Boris is set to break ANOTHER Tory manifesto promise today by suspending state pension ‘triple lock’ to avoid handing OAPs an 8 per cent rise after pandemic ‘warped’ wage figures
- PM breaking manifesto commitment to avoid giving pensioners 8 per cent rise
- Under triple lock state pension rises by highest of inflation, earnings or 2.5%
- Pandemic has warped wage rises and Treasury wants to avoid massive costs
Boris Johnson is set to break another Tory manifesto promise today by suspending the state pension ‘triple lock’.
The PM and Chancellor Rishi Sunak have agreed temporarily to drop the pledge, which is supposed to mean payments rise by the highest out of average earnings, inflation or 2.5 per cent.

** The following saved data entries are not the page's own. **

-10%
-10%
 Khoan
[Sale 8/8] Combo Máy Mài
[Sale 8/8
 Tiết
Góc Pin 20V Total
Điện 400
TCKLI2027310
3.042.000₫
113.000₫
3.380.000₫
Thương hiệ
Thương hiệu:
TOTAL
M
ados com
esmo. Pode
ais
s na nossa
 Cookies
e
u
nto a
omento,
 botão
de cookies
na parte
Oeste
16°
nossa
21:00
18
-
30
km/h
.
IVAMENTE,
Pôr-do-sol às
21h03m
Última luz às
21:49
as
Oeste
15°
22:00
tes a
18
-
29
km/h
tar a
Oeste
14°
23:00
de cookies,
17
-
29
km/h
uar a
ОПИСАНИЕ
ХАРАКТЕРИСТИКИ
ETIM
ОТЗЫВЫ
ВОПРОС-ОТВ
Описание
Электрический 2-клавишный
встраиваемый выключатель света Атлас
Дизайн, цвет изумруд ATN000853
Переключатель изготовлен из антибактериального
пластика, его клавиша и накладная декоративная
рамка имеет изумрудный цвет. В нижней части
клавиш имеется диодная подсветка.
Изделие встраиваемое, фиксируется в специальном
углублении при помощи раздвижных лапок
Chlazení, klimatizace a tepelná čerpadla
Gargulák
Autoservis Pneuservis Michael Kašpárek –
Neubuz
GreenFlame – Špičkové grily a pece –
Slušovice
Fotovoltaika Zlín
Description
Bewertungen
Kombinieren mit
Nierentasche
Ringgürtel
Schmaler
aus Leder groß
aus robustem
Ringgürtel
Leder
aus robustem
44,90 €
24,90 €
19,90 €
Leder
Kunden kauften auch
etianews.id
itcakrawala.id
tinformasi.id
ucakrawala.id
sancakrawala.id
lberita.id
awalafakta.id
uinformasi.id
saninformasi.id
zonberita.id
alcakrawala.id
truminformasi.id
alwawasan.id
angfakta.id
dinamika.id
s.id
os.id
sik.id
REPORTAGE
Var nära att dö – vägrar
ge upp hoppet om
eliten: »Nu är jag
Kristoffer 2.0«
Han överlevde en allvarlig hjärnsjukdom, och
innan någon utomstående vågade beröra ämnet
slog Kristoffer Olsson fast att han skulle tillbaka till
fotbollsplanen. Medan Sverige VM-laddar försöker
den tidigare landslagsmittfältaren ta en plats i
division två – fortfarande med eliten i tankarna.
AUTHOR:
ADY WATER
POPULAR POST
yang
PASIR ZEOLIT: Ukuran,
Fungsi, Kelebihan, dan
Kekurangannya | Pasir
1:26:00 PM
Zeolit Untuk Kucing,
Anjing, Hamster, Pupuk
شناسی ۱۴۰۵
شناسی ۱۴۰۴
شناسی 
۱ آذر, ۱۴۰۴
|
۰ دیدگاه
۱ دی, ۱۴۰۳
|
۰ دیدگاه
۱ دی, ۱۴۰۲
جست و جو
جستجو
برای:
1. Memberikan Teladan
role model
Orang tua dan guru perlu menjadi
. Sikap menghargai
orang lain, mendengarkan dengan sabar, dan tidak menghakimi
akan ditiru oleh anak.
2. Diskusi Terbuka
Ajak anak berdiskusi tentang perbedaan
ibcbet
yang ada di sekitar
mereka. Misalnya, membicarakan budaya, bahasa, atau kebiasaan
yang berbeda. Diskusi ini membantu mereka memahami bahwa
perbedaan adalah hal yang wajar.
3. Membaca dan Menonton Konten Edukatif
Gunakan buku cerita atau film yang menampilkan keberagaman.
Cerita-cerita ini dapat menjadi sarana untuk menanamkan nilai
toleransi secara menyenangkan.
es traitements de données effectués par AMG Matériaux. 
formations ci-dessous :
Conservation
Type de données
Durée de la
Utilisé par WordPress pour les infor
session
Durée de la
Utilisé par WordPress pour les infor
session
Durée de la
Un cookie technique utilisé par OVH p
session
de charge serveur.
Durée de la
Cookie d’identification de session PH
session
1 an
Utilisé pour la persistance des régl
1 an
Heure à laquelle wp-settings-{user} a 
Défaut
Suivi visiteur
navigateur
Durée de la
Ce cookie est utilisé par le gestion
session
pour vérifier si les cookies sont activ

There had been warnings that the mechanism was ‘unsustainable’ after the effects of the furlough scheme and layoffs last spring warped the figures for wage rises – putting pensioners on track for an 8 per cent hike from next April.
Instead ministers are expected to switch to a new double lock system – which would cut out the wages element. As a result pensions are likely to rise 2.5 per cent.

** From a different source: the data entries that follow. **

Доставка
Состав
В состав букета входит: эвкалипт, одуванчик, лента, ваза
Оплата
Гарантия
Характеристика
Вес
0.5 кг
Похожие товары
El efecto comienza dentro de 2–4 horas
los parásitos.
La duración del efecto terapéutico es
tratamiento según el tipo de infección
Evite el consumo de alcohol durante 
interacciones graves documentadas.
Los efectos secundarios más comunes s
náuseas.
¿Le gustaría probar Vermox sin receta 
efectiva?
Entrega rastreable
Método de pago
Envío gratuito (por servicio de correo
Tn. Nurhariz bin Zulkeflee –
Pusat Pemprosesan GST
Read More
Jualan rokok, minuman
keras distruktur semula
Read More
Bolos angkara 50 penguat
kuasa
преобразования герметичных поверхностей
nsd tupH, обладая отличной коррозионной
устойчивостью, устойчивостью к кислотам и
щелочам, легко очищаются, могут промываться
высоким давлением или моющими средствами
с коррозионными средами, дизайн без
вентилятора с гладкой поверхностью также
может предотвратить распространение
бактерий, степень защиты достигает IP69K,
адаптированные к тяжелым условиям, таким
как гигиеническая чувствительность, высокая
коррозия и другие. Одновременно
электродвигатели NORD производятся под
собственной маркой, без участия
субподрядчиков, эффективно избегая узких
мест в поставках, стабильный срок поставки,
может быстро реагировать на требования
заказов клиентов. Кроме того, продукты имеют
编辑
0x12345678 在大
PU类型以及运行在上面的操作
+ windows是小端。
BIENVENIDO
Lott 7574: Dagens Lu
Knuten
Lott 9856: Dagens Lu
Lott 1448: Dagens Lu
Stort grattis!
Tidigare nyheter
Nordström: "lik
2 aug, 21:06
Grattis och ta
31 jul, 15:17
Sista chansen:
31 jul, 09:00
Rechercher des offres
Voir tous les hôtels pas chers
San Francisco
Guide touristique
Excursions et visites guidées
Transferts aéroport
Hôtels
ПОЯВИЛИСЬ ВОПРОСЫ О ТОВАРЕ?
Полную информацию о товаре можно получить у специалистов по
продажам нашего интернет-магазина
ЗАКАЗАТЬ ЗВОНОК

Chancellor Rishi Sunak is widely expected to break the manifesto commitment to avoid giving pensioners an 8 per cent rise – with an announcement possible this week
Wages also surged ahead, with total pay up 8.8 per cent in April-June, largely due to the warping effect of the pandemic on figures
The Institute for Fiscal Studies has said pensioners would receive £4 a week more with an 8 per cent increase, compared with a rise in line with underlying earnings growth of 5 per cent.

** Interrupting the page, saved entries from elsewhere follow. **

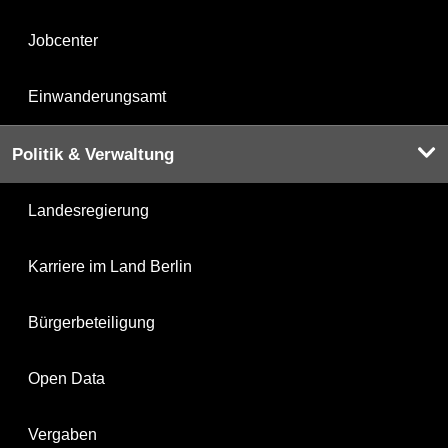
Jobcenter
Einwanderungsamt
Politik & Verwaltung
Landesregierung
Karriere im Land Berlin
Bürgerbeteiligung
Open Data
Vergaben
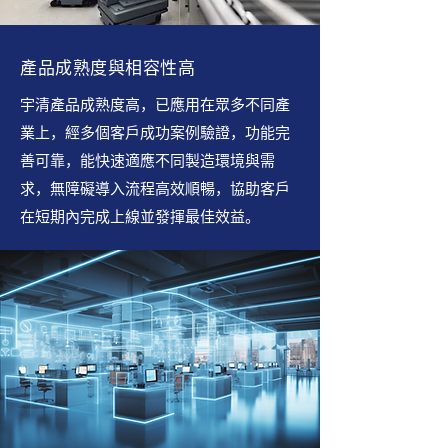
產品成熟度與相容性高
宇清產品成熟度高，已應用在眾多不同產
業上，經多個客戶成功案例驗證，功能完
善可靠，能快速適應不同製造環境與需
求，無障礙導入流程高效順暢，協助客戶
在短期內完成上線並發揮最佳效益。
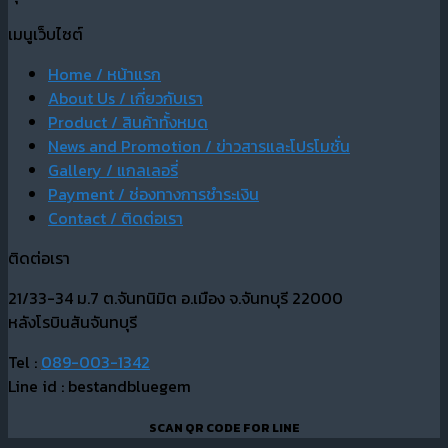
เมนูเว็บไซต์
Home / หน้าแรก
About Us / เกี่ยวกับเรา
Product / สินค้าทั้งหมด
News and Promotion / ข่าวสารและโปรโมชั่น
Gallery / แกลเลอรี่
Payment / ช่องทางการชำระเงิน
Contact / ติดต่อเรา
ติดต่อเรา
21/33-34 ม.7 ต.จันทนิมิต อ.เมือง จ.จันทบุรี 22000
หลังโรบินสันจันทบุรี
Tel :
089-003-1342
Line id : bestandbluegem
SCAN QR CODE FOR LINE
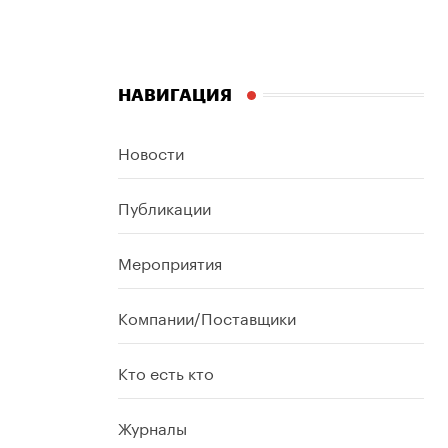
НАВИГАЦИЯ
Новости
Публикации
Мероприятия
Компании/Поставщики
Кто есть кто
Журналы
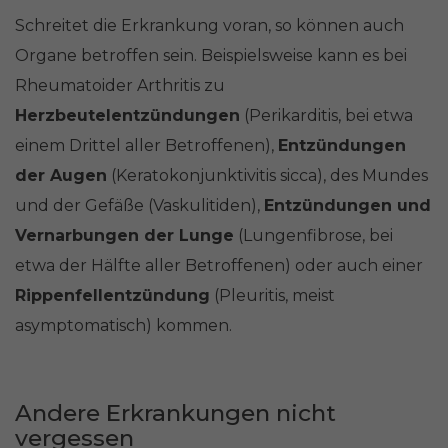
Schreitet die Erkrankung voran, so können auch
Organe betroffen sein. Beispielsweise kann es bei
Rheumatoider Arthritis zu
Herzbeutelentzündungen
(Perikarditis, bei etwa
einem Drittel aller Betroffenen),
Entzündungen
der Augen
(Keratokonjunktivitis sicca), des Mundes
und der Gefäße (Vaskulitiden),
Entzündungen und
Vernarbungen der Lunge
(Lungenfibrose, bei
etwa der Hälfte aller Betroffenen) oder auch einer
Rippenfellentzündung
(Pleuritis, meist
asymptomatisch) kommen.
Andere Erkrankungen nicht
vergessen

The think-tank said that giving pensioners a 5 per cent rise would increase public spending by £500million, relative to the March forecast.
But it would cost the Treasury £2.5billion a year less than if it went ahead with an 8 per cent increase.
The Chancellor has previously hinted that he would not go ahead with the large rise, saying his decision would be guided by ‘fairness both to pensioners and for taxpayers’.
The ONS has estimated that accounting for the impact of the pandemic, ‘underlying’ earnings growth is far lower at between 3.5 per cent and 4.9 per cent.
The announcement is being pushed out alongside social care reforms, with No10 hoping it will help avoid accusations that young people are unfairly shouldering the burden of extra spending.
But Labour has insisted that the triple lock should stay in place.